▶ _Petit exercice 1_: Renvoie mot pour mot le passage de l'extrait sur Nina Berberova qui commence aux mots « Pour connaître Nina » et s'arrête après « un moment, Maïakovski. ».

++++ Extrait de source

Nina BERBEROVA

Le Pretty Hotel, 8 rue Amélie, devenu Les Jardins d'Eiffel
Le Pretty Hotel, 8 rue Amélie, devenu Les Jardins d’Eiffel

« Paris n’est pas une ville, mais une image, le symbole de la France, son présent et son passé, le reflet de son histoire, de sa géographie et de son âme. Cette ville est plus riche de significations que Londres, Madrid, Stockholm ou Moscou, sûrement aussi riche que Pétersbourg, New York ou Rome. Il est impossible d’y vivre sans tenir compte de cette dimension, en se calfeutrant et s’en s’enfermant chez soi. Elle entrera de toute façon dans notre maison, notre chambre, en nous-mêmes. »

« Rien n’est écrit d’avance, c’est nous qui créons l’avenir. »

Comparée à la fragilité d’une Marina Tsvetaeva (née en 1892), la résistance d’une Nina Berberova étonne. Différence de sang ? Est-ce la guerre de 1914 et la révolution, qui ont détruit l’une et auxquelles l’autre a relativement mieux survécu ? Est-ce le tempérament de la seconde, qui se nourrit du sol sur lequel elle se trouve, tant qu’elle s’y trouve, sans jamais prendre racine ?

Pour elle, pas de mari, pas d’enfants, pas de maison. Nina ne possède « ni « tombes ancestrales » ni « foyer sacré » pour [la] soutenir dans la détresse. [Elle appartient] à cette catégorie de personnes pour qui la maison natale n’est pas le symbole d’une vie heureuse et sûre, et qui ressentent de la joie à la voir disparaître. » Ce détachement peut être une faiblesse, mais il devient une force lorsque l’on est émigré russe après 1917. L’éloignement de la terre et du peuple russes ont moins miné Nina Berberova que Marina Tsvetaeva qui, tout en considérant que la Russie était là où l’on perpétuait sa culture (et donc donc se trouvait autant à Paris qu’à Moscou), n’a pas pu « couper les ponts », jusqu’à, entraînée par sa fille, son mari et son fils, y retourner pour sa perte.

Pour connaître Nina Berberova, pour connaître le XXe siècle et certainement pour se connaître soi-même, il faut lire le passionnant C’est moi qui souligne (collection J’ai lu n°3190), dont chaque page pourrait donner lieu à citation.

– Nina est née en 1901 à Saint-Pétersbourg, rue Bolchaïa Morskaïa, devenue rue Herzen (Nabokov naît en 1899 dans cette même rue), d’une mère russe et d’un père arménien. La famille habite ensuite 6 rue Joukovski, qui donne sur le n°7 où vit la famille Brik (dont Lili et Elsa, future Mme Triolet) et, pendant un moment, Maïakovski.
– Elle effectue un voyage en Europe pendant l’été 1914, séjournant alors en particulier à Vichy et à Paris, au Grand Hôtel.

++++++++

▶ _Petit exercice 2_: Reprends toute la liste ci-dessous en remplaçant « common name » par « nom courant », sans rien changer d'autre. Laisse de côté les lignes d'image dans ta réponse.

++++ Données répertoriées

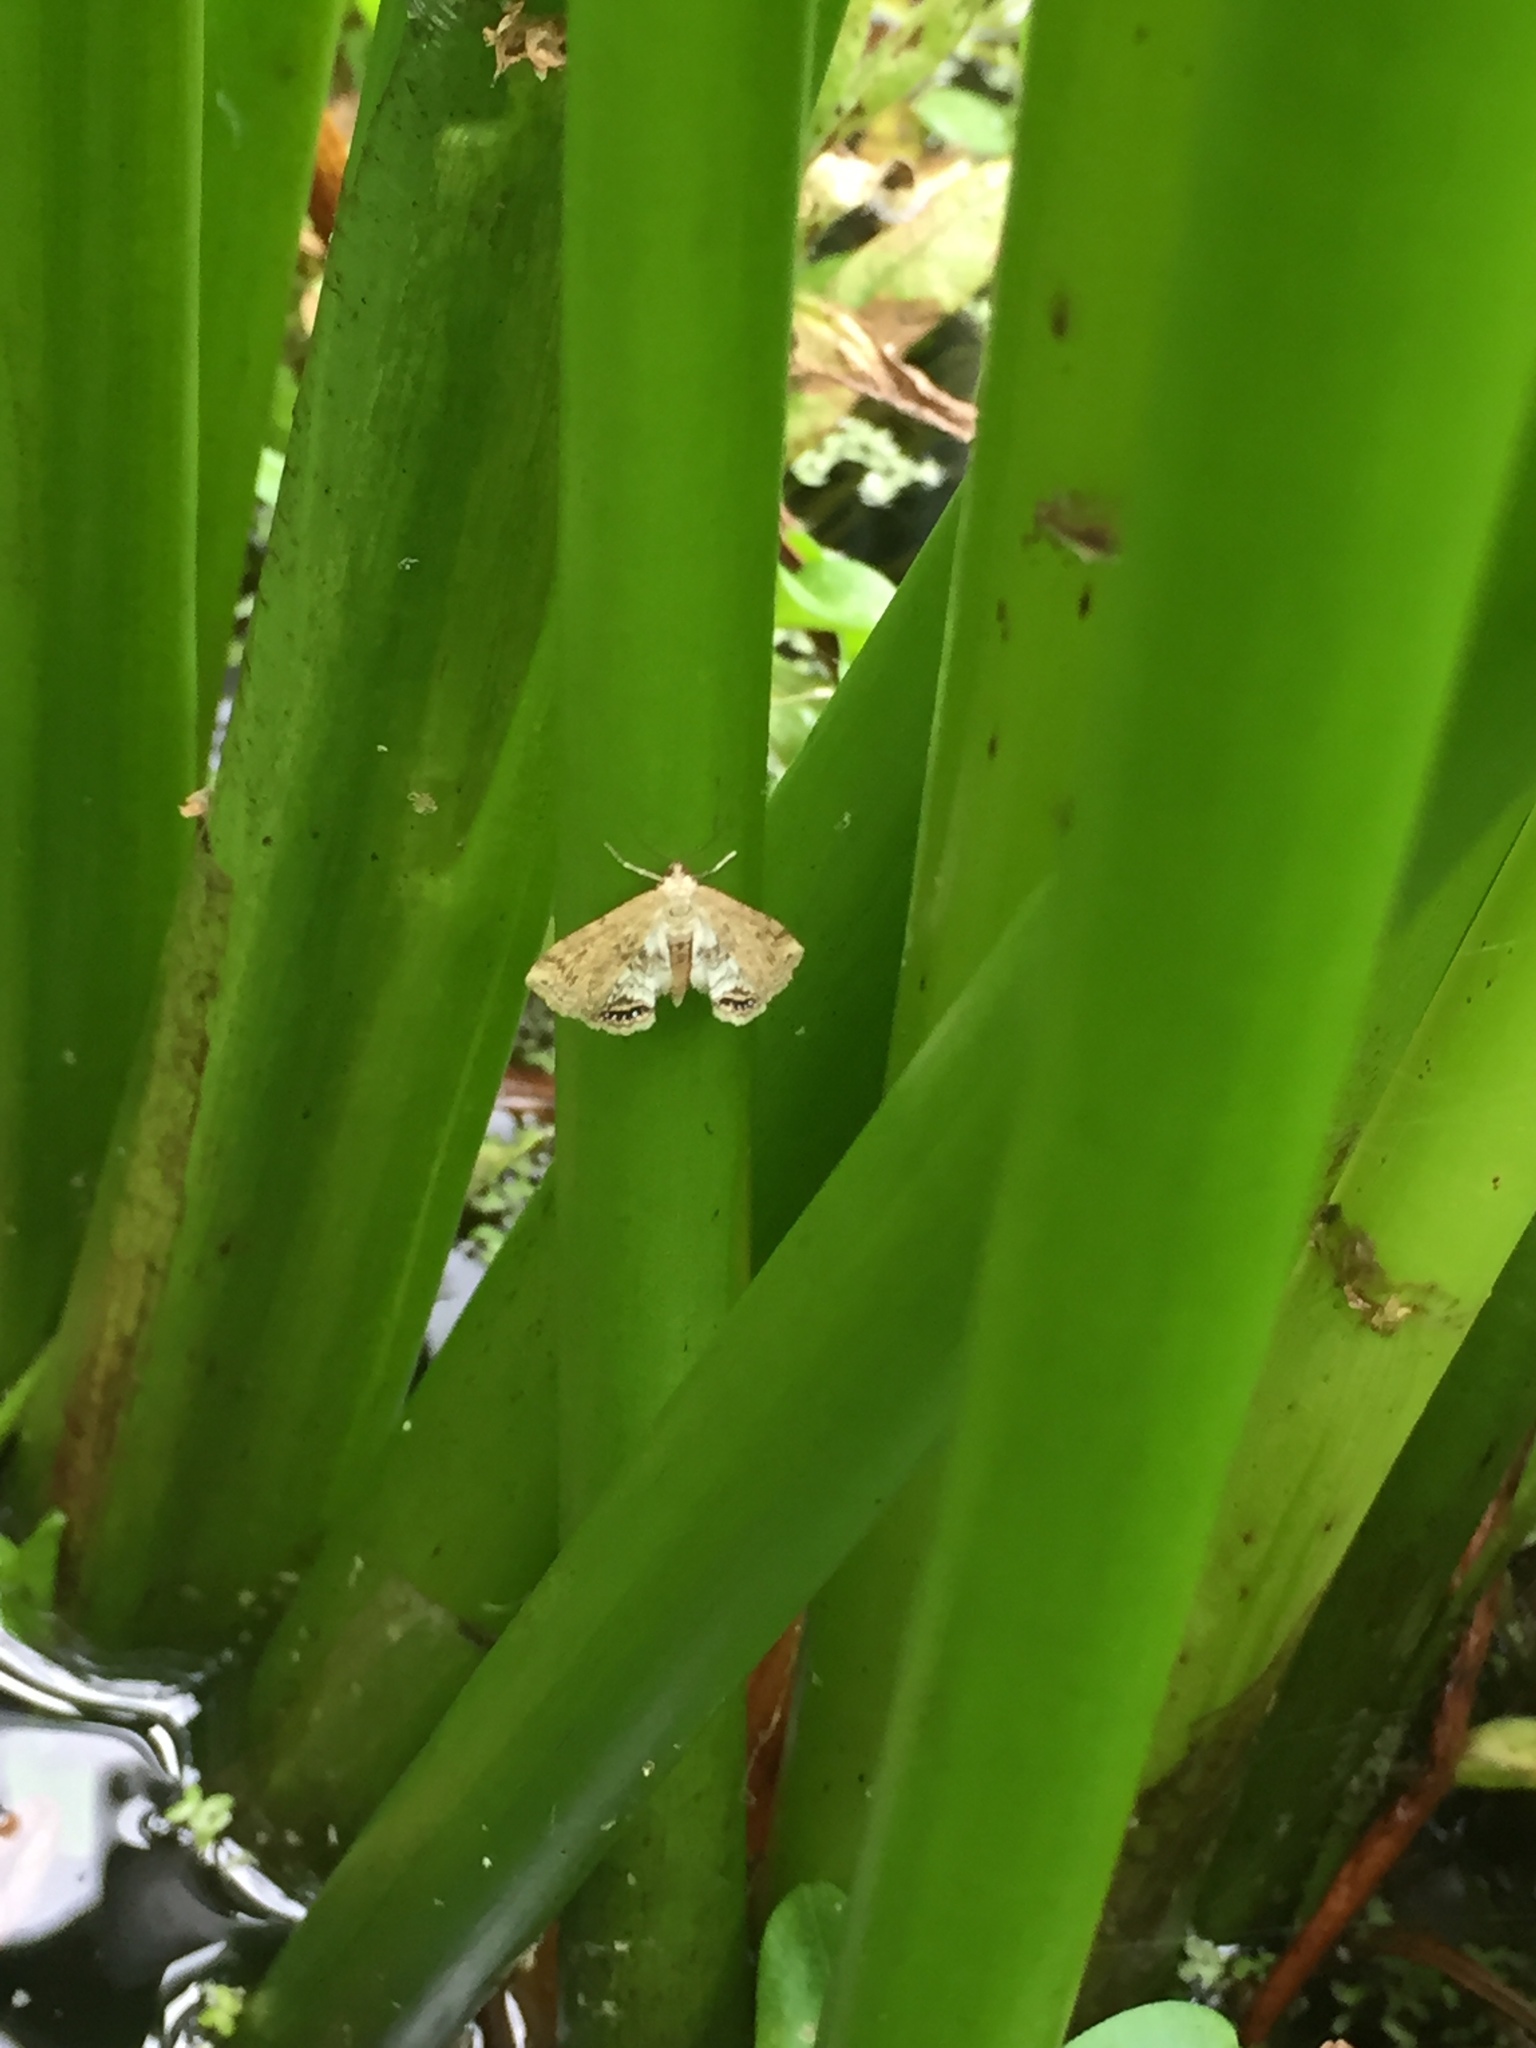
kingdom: Animalia
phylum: Arthropoda
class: Insecta
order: Lepidoptera
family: Crambidae
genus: Cataclysta
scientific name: Cataclysta lemnata
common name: Small china-mark
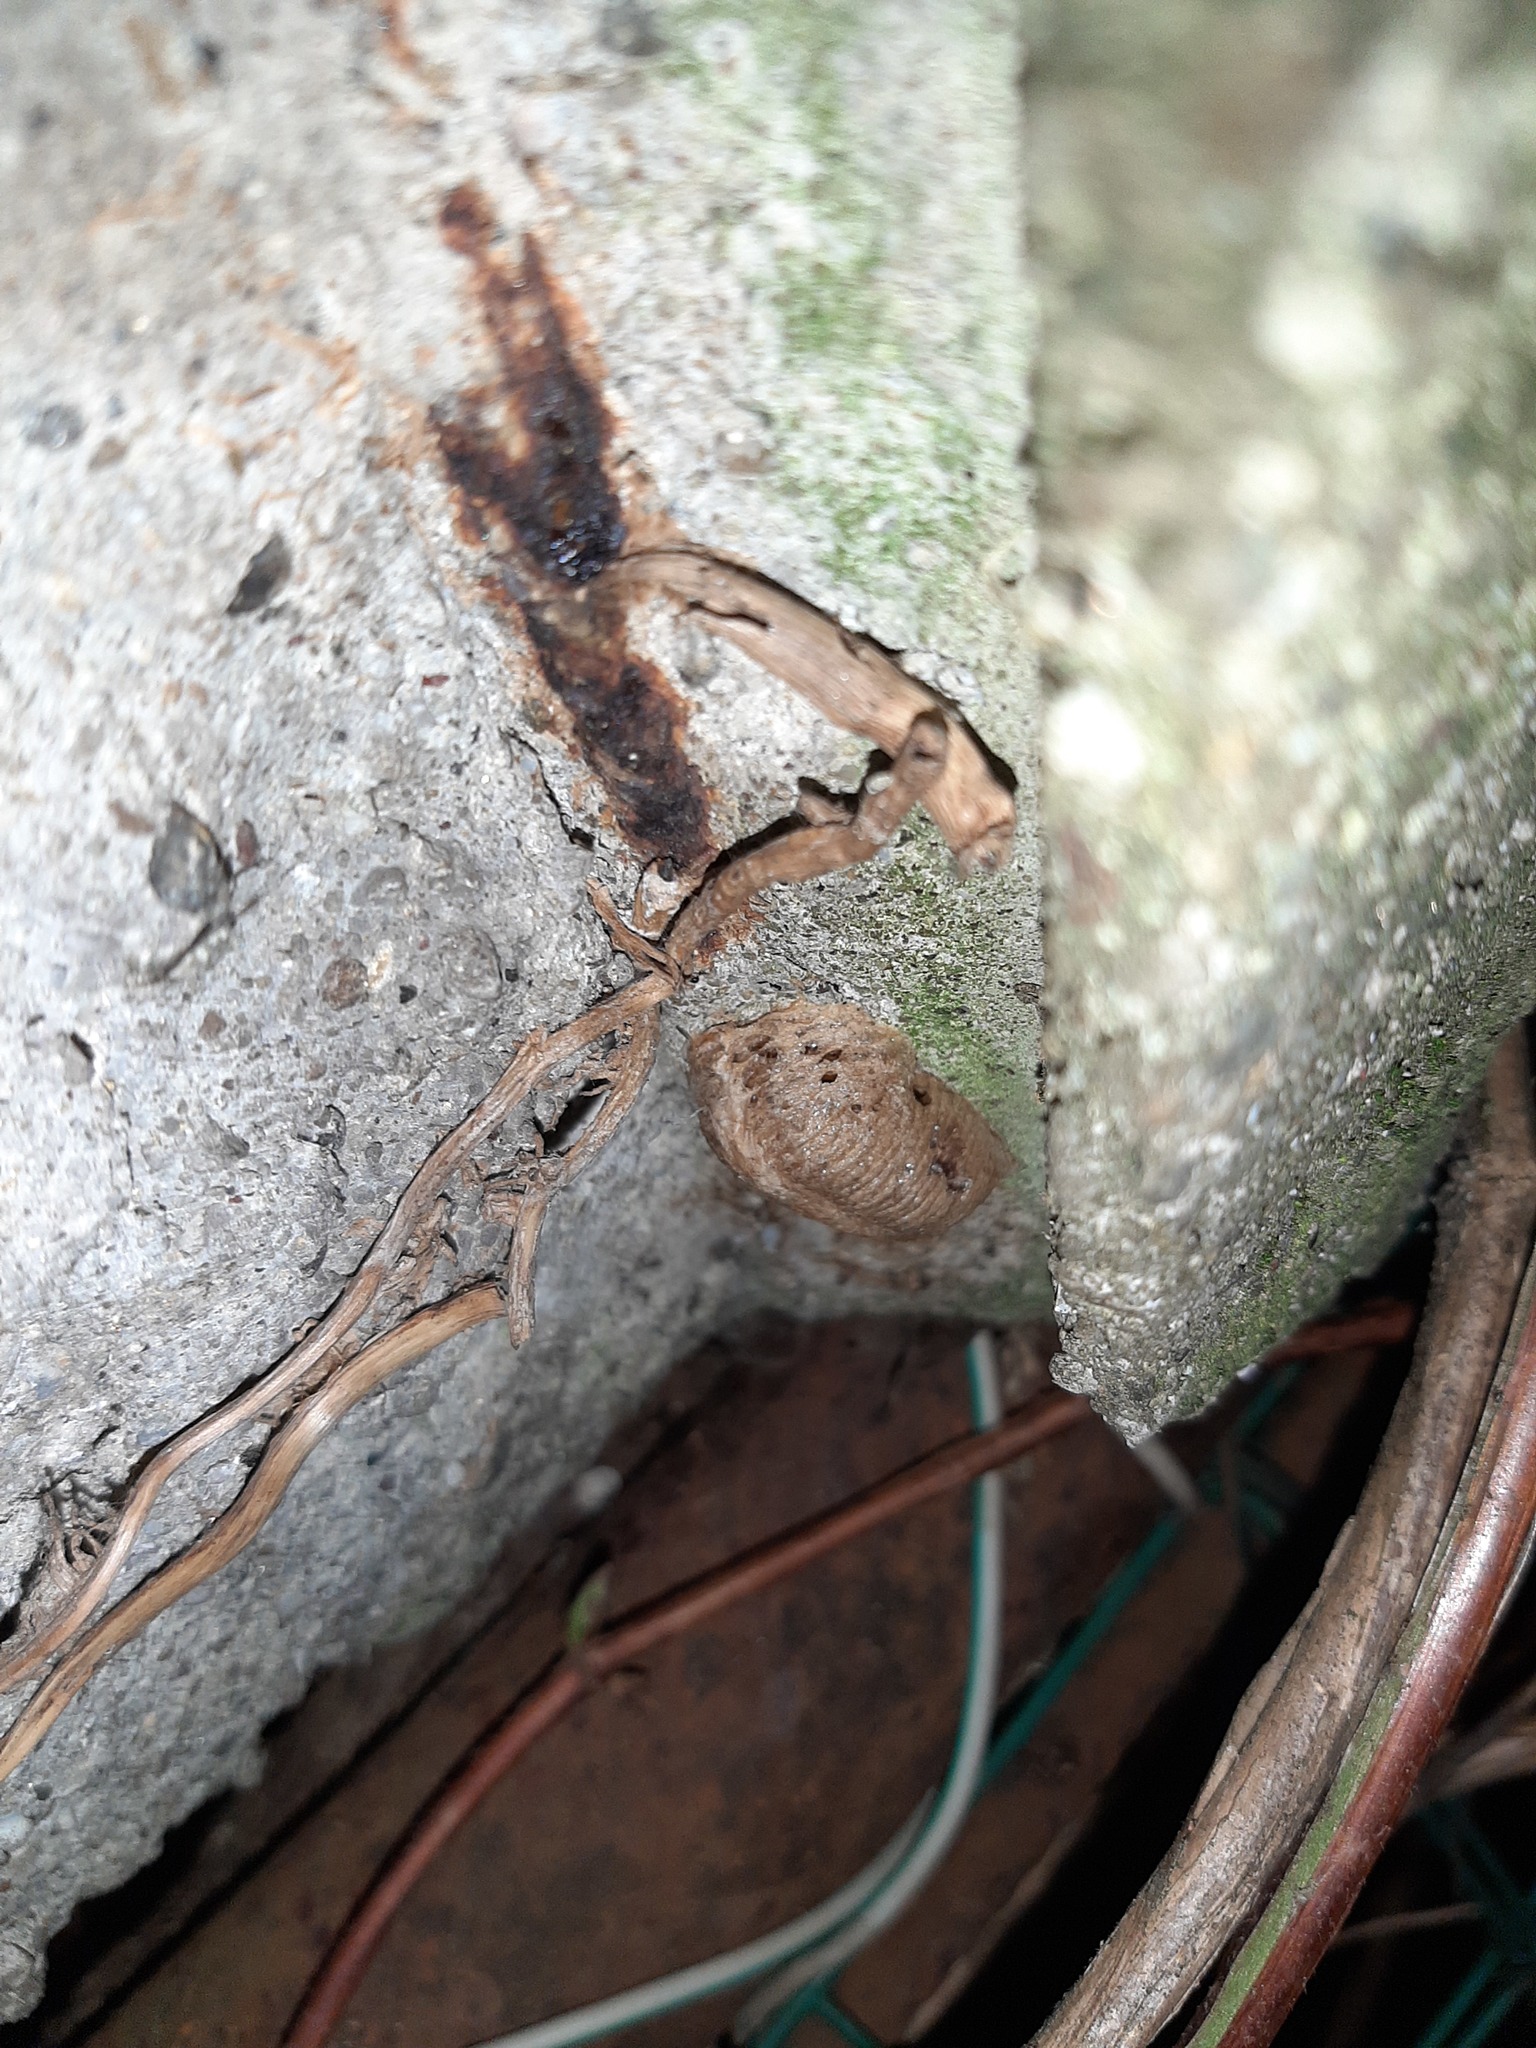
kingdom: Animalia
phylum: Arthropoda
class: Insecta
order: Mantodea
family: Mantidae
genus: Mantis
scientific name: Mantis religiosa
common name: Praying mantis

++++++++

▶ _Réponse complète 1_:
Pour connaître Nina Berberova, pour connaître le XXe siècle et certainement pour se connaître soi-même, il faut lire le passionnant C’est moi qui souligne (collection J’ai lu n°3190), dont chaque page pourrait donner lieu à citation.

– Nina est née en 1901 à Saint-Pétersbourg, rue Bolchaïa Morskaïa, devenue rue Herzen (Nabokov naît en 1899 dans cette même rue), d’une mère russe et d’un père arménien. La famille habite ensuite 6 rue Joukovski, qui donne sur le n°7 où vit la famille Brik (dont Lili et Elsa, future Mme Triolet) et, pendant un moment, Maïakovski.

▶ _Réponse complète 2_:
kingdom: Animalia
phylum: Arthropoda
class: Insecta
order: Lepidoptera
family: Crambidae
genus: Cataclysta
scientific name: Cataclysta lemnata
nom courant: Small china-mark
kingdom: Animalia
phylum: Arthropoda
class: Insecta
order: Mantodea
family: Mantidae
genus: Mantis
scientific name: Mantis religiosa
nom courant: Praying mantis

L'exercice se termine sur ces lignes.